How octopuses don’t tie themselves in knots (Video)

Ever wondered why octopuses don’t tie themselves in knots? A team from the Hebrew University of Jerusalem believes they have discovered how they achieve it: a chemical produced by octopus skin temporarily stops the suckers from doing their job.

The team found that the suckers on the tentacles do not stick to octopus skin: They manage this by sensing a chemical produced by the skin.

To reach their conclusion, the scientists took amputated octopus arms, which can remain alive on their own for an hour. They found that the tentacles attached themselves to every type of surface except other octopus arms.

“In more than 30 trials during the preliminary observations,” they wrote, “we never saw the suckers of amputated arms attach to the arm itself or to another arm covered with skin, whether they originated from the same animal or from different animals.”

However, when the team put skinned octopus arms in reach of the amputated ones, the suckers latched onto the skinless flesh.

“We were entirely surprised by the brilliant and simple solution of the octopus to this potentially very complicated problem,” the researchers said, according to the Daily Mail.

However, octopi do eat each other, and the scientists found that live specimens do sometimes grab amputated arms.
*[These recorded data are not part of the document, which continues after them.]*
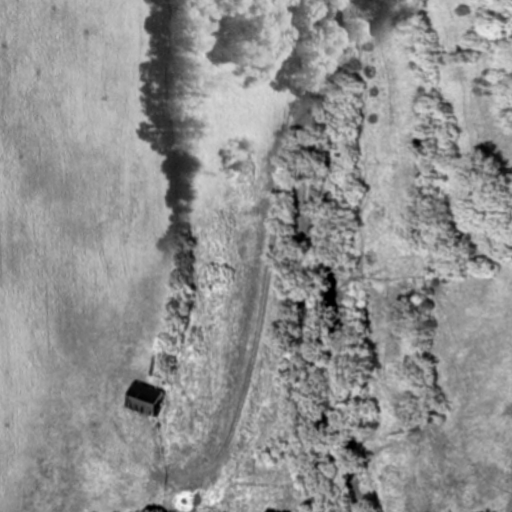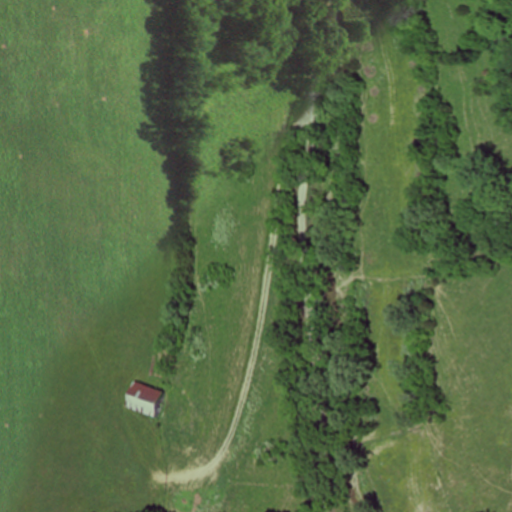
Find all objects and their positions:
road: (300, 255)
building: (156, 399)
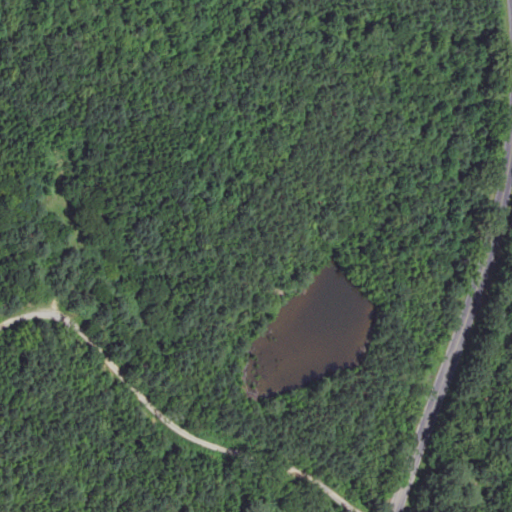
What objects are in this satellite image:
road: (482, 367)
road: (163, 427)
This, they wrote, suggests that “central brain control can override (veto) the inhibition of the reflexive attachment behavior.”

Live octopi also seemed able to recognize their own amputated arms versus those from another specimen.

They also found that many octopus movements are highly redundant, almost reflexive, simplifying the control of the eight arms.

In the article summary, the researchers suggested that their findings on octopus motor control and self-awareness could have important implications for the development of autonomous robots.